── Belge metni ──

1 Ekim 2024 Salı

Tutsak yakınları: Ne yaparlarsa yapsınlar direneceğiz

İstanbul Adliyesi önünde her perşembe adalet nöbeti eylemi gerçekleştiren tutsak yakınları 26 Mayıs günü gerçekleştirdikleri eyleme yönelik polis saldırısına ilişkin açıklama yaptı. Gözaltına alınırken, gözaltı aracı ve hastanede yaşadıkları işkenceyi anlatan tutsak yakınları, "Ne yaparlarsa yapsınlar direneceğiz. Onların önünde boyun eğmeyeceğiz" dedi.

Hasta ve infazları yakılan tutsaklar için her perşembe Çağlayan'da bulunan İstanbul Adliyesi önünde adalet nöbeti eylemi yapan tutsak yakınları, yaşadıkları işkenceye ilişkin açıklama yaptı.

───

▶ [Yapılacak iş a]:
Listede "left knee: (880, 1263, -37)" ifadesini içeren satırdan başlayıp listenin son satırında biten bölümü, iki uç da dahil olmak üzere, boş satırları atlayarak numaralandırılmış maddeler hâlinde verin.

── İşlenecek liste ──

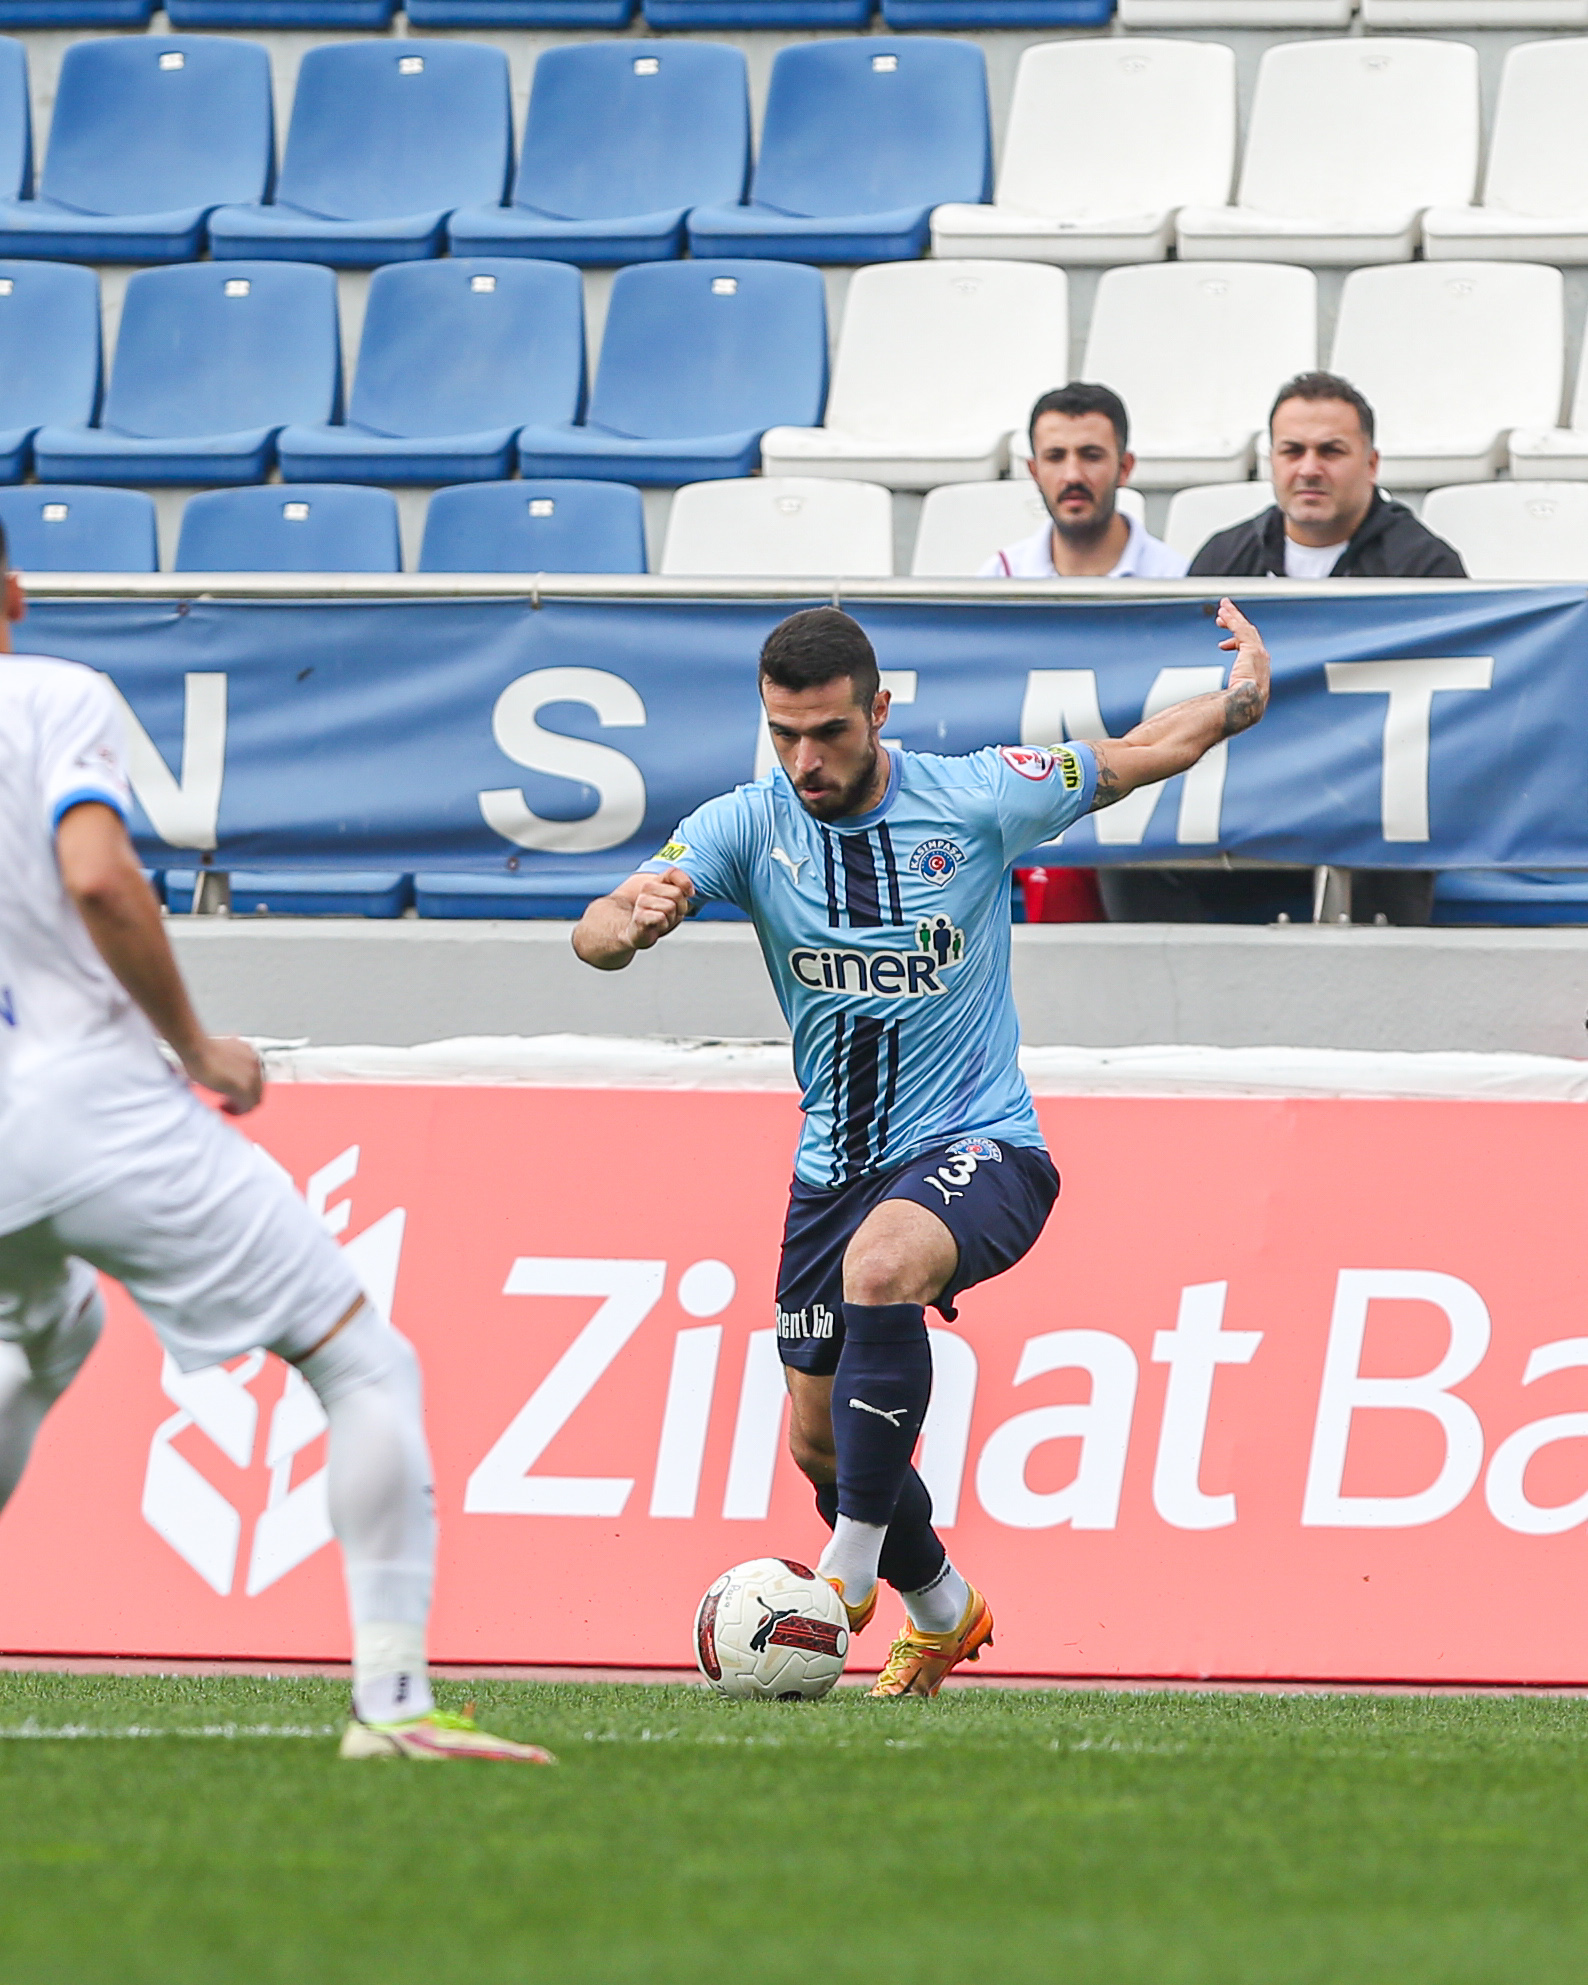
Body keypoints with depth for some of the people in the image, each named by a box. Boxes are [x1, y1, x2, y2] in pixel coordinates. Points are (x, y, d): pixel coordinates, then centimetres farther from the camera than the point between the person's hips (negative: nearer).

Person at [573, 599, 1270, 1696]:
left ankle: (850, 1571, -32)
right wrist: (631, 923, -43)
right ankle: (943, 1612, 39)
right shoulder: (750, 824, -8)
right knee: (820, 1443, 9)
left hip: (978, 1148, -4)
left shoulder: (974, 798, -10)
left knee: (880, 1263, -37)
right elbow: (596, 933, -21)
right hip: (836, 1163, 4)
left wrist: (1240, 699, -5)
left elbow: (1139, 754, 7)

───

▶ [Yapılacak iş b]:
Belge metnine göre, tutsak yakınlarının polis saldırısına uğradığı eylem hangi gün gerçekleştirildi?

▶ [Beklenen çıktı a]:
1. left knee: (880, 1263, -37)
2. right elbow: (596, 933, -21)
3. right hip: (836, 1163, 4)
4. left wrist: (1240, 699, -5)
5. left elbow: (1139, 754, 7)

▶ [Beklenen çıktı b]:
26 Mayıs günü.